Wednesday, January 13, 2010
Lessons from American Idol
You know you’ve watched too much American Idol when you can unerringly predict a contestant’s performance based on his or her pre-audition interview. If the young lady cares for her aging grandmother and has a sweet face, she’ll sing like an angel. If she’s dressed as a character from Star Trek and says her friends think she’s better than any previous contestants on Idol, she’ll screech like a stray cat in the alley. Or slightly less in tune than the stray cats.
It shouldn’t surprise me to see such a similarity between American Idol hopefuls and unpublished writers, but there it is. The more a person talks about how great his manuscript is, the more I know it’s going to suck. Please don’t tell me that your mother, sister-in-law, daughter’s English teacher, etc. couldn’t put it down. Don’t tell me how much they loved it. Especially don’t add the phrase, “and they don’t usually like this type of book.”
Your fate is sealed. I know it’s going to be a stinker.
I’m at a point now where I can spend one evening with a classroom of fledgling writers and determine which one’s homework I’m going to look forward to reading and which one I’m going to dread.
Talent does not need a sales pitch. If you’ve made it to the audition room in front of Randy, Simon and Kara, then shut up and sing. Similarly, if you’re invited to submit your manuscript – publisher, class homework, friendly critique group, whatever – shut up and hand it over.

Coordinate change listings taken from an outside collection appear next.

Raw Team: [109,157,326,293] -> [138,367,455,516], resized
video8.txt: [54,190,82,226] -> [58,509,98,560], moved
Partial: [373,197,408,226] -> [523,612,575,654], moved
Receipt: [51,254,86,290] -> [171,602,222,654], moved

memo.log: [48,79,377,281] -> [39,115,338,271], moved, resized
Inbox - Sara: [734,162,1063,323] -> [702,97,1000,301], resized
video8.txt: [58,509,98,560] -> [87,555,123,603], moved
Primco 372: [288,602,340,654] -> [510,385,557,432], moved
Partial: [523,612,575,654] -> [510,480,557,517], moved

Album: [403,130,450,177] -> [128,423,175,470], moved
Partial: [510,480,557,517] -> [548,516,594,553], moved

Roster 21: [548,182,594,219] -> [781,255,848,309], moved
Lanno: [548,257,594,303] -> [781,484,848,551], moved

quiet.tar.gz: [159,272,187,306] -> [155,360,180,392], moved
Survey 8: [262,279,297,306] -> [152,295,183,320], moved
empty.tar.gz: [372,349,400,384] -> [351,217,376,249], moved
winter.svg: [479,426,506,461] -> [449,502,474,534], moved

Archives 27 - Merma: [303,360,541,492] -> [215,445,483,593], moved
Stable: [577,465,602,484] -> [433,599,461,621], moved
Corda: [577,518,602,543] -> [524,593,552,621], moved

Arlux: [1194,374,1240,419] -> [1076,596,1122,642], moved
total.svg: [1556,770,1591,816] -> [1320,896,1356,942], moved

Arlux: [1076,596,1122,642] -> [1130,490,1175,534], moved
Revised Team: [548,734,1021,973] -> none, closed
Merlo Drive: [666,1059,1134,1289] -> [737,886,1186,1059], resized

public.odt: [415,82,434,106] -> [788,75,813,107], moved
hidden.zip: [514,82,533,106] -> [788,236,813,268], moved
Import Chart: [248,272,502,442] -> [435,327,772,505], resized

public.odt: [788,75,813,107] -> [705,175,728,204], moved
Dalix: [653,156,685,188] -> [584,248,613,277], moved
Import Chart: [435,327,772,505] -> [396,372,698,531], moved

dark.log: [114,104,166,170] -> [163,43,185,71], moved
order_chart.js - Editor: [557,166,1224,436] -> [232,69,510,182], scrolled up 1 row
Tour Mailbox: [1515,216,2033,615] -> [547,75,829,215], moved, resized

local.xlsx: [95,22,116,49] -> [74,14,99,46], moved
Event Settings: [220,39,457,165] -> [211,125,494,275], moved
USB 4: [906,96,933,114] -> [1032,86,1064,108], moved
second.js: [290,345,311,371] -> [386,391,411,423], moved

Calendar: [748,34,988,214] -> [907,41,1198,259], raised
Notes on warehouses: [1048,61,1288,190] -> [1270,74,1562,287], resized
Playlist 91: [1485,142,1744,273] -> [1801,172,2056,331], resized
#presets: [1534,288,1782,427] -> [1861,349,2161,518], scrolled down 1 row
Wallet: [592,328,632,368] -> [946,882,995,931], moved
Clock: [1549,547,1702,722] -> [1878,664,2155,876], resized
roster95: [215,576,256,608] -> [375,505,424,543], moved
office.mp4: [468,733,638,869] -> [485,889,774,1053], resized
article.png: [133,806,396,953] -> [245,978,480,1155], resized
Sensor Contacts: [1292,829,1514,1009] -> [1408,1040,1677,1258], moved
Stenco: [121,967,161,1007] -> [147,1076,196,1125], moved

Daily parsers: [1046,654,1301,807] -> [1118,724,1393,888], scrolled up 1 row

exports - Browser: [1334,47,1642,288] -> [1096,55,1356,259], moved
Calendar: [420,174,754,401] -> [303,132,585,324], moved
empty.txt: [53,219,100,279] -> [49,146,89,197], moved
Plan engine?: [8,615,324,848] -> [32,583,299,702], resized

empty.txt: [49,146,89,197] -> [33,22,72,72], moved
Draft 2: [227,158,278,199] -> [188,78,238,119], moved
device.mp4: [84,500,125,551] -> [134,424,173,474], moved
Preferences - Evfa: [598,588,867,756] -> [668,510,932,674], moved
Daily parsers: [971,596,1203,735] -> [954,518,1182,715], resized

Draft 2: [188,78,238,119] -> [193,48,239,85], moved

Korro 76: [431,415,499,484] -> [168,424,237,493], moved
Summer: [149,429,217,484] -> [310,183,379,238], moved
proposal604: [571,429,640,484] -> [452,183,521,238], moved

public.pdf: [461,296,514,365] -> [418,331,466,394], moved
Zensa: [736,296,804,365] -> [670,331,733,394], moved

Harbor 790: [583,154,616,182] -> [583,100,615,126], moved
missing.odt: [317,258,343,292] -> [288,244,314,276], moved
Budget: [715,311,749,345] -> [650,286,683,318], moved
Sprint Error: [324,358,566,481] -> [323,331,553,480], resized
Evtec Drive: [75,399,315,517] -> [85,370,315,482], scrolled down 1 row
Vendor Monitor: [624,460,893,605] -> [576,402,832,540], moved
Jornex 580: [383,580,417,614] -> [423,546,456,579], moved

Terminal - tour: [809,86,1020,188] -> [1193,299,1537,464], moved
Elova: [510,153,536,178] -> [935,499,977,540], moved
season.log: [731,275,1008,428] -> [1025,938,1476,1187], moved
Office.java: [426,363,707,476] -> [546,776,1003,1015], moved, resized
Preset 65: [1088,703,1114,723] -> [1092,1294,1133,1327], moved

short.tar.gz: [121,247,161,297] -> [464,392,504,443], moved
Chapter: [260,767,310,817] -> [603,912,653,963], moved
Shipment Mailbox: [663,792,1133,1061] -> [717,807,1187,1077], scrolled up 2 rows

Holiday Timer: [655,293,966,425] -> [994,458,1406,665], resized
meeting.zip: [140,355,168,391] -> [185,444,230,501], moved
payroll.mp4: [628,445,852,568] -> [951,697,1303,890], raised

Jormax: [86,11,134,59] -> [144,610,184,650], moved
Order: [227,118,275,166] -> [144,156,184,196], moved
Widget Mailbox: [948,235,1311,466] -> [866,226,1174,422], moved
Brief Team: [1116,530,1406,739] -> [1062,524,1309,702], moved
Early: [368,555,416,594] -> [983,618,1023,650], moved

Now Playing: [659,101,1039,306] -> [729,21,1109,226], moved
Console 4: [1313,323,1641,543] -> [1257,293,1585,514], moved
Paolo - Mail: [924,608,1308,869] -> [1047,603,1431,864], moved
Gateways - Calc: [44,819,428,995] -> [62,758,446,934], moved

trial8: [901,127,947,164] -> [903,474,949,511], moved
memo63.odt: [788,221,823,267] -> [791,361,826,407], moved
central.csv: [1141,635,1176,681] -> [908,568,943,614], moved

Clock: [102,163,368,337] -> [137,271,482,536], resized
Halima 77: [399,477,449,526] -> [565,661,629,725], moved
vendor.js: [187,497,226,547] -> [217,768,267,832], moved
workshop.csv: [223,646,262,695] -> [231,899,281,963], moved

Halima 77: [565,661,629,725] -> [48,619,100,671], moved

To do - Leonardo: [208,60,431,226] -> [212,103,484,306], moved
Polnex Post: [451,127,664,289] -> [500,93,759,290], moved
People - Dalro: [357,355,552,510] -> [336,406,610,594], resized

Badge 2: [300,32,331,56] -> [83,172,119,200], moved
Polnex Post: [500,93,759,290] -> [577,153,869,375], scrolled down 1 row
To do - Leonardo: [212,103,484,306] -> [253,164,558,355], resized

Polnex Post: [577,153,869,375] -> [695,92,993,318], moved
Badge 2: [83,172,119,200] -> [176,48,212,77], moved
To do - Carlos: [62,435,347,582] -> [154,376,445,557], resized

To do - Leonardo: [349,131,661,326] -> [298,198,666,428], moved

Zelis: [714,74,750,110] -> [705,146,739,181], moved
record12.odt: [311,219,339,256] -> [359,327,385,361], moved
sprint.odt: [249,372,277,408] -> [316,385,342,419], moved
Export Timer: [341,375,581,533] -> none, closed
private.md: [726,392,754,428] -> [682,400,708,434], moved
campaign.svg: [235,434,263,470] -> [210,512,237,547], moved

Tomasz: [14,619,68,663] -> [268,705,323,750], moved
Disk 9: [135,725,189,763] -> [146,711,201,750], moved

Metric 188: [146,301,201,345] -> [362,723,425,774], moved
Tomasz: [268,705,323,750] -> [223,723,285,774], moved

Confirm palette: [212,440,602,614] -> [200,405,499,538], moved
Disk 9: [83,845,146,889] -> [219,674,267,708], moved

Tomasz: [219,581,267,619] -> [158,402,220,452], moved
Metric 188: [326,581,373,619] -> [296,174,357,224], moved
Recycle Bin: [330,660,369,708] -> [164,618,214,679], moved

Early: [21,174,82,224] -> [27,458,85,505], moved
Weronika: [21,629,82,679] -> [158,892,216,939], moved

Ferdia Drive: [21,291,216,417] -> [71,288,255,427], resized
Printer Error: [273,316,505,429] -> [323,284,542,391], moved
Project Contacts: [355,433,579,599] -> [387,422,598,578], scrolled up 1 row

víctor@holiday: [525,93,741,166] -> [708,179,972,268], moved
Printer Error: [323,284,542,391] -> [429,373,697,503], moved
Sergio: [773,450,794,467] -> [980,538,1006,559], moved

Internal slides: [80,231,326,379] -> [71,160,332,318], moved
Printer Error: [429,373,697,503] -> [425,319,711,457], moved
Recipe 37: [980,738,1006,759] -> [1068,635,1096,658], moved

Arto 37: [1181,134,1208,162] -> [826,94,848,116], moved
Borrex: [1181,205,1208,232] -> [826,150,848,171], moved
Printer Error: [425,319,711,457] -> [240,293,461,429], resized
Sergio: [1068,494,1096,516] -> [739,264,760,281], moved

I’ll repeat here some words of wisdom I picked up long ago from an author I knew casually (and whose name I’ve forgotten): “The only person whose opinion you should listen to is someone who is in a position to write you a check.”
It’s great if your grandmother loves your short story. But she’s your grandmother. She’s supposed to love every little thing you do. This is, you’ll remember, the woman who recorded your first deposit in the Big Potty. You want to wrap that up and send it to an editor? Didn’t think so.
So let’s take a lesson from our Idol viewing: Shut up and sing. The public will ultimately decide whether to keep you or vote you off.